* HOW TO COMPLETE THIS TASK
Please reproduce all entries word for word and omit their pictures.

Stored data entries
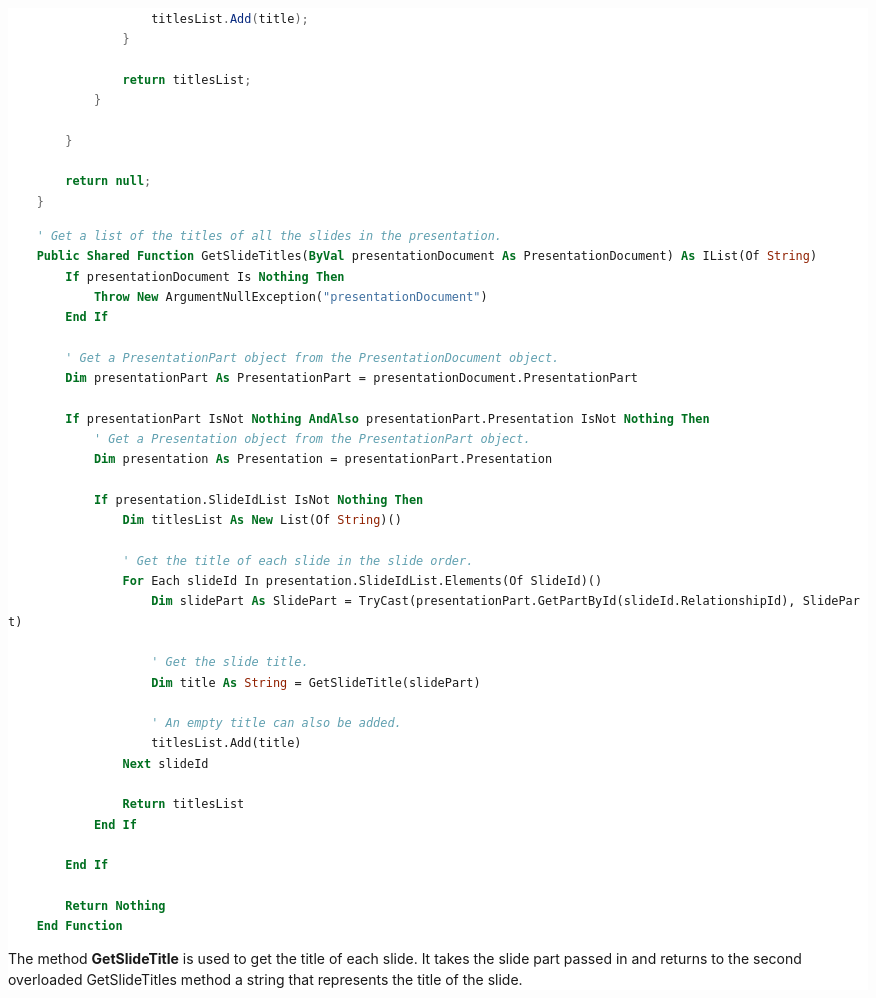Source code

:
 ```csharp
                    titlesList.Add(title);
                }

                return titlesList;
            }

        }

        return null;
    }
```

```vb
    ' Get a list of the titles of all the slides in the presentation.
    Public Shared Function GetSlideTitles(ByVal presentationDocument As PresentationDocument) As IList(Of String)
        If presentationDocument Is Nothing Then
            Throw New ArgumentNullException("presentationDocument")
        End If

        ' Get a PresentationPart object from the PresentationDocument object.
        Dim presentationPart As PresentationPart = presentationDocument.PresentationPart

        If presentationPart IsNot Nothing AndAlso presentationPart.Presentation IsNot Nothing Then
            ' Get a Presentation object from the PresentationPart object.
            Dim presentation As Presentation = presentationPart.Presentation

            If presentation.SlideIdList IsNot Nothing Then
                Dim titlesList As New List(Of String)()

                ' Get the title of each slide in the slide order.
                For Each slideId In presentation.SlideIdList.Elements(Of SlideId)()
                    Dim slidePart As SlidePart = TryCast(presentationPart.GetPartById(slideId.RelationshipId), SlidePart)

                    ' Get the slide title.
                    Dim title As String = GetSlideTitle(slidePart)

                    ' An empty title can also be added.
                    titlesList.Add(title)
                Next slideId

                Return titlesList
            End If

        End If

        Return Nothing
    End Function
```

The method **GetSlideTitle** is used to get the
title of each slide. It takes the slide part passed in and returns to
the second overloaded GetSlideTitles method a string that represents the
title of the slide.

* RESULT
Source code

:
 ```csharp
                    titlesList.Add(title);
                }

                return titlesList;
            }

        }

        return null;
    }
```

```vb
    ' Get a list of the titles of all the slides in the presentation.
    Public Shared Function GetSlideTitles(ByVal presentationDocument As PresentationDocument) As IList(Of String)
        If presentationDocument Is Nothing Then
            Throw New ArgumentNullException("presentationDocument")
        End If

        ' Get a PresentationPart object from the PresentationDocument object.
        Dim presentationPart As PresentationPart = presentationDocument.PresentationPart

        If presentationPart IsNot Nothing AndAlso presentationPart.Presentation IsNot Nothing Then
            ' Get a Presentation object from the PresentationPart object.
            Dim presentation As Presentation = presentationPart.Presentation

            If presentation.SlideIdList IsNot Nothing Then
                Dim titlesList As New List(Of String)()

                ' Get the title of each slide in the slide order.
                For Each slideId In presentation.SlideIdList.Elements(Of SlideId)()
                    Dim slidePart As SlidePart = TryCast(presentationPart.GetPartById(slideId.RelationshipId), SlidePart)

                    ' Get the slide title.
                    Dim title As String = GetSlideTitle(slidePart)

                    ' An empty title can also be added.
                    titlesList.Add(title)
                Next slideId

                Return titlesList
            End If

        End If

        Return Nothing
    End Function
```

The method **GetSlideTitle** is used to get the
title of each slide. It takes the slide part passed in and returns to
the second overloaded GetSlideTitles method a string that represents the
title of the slide.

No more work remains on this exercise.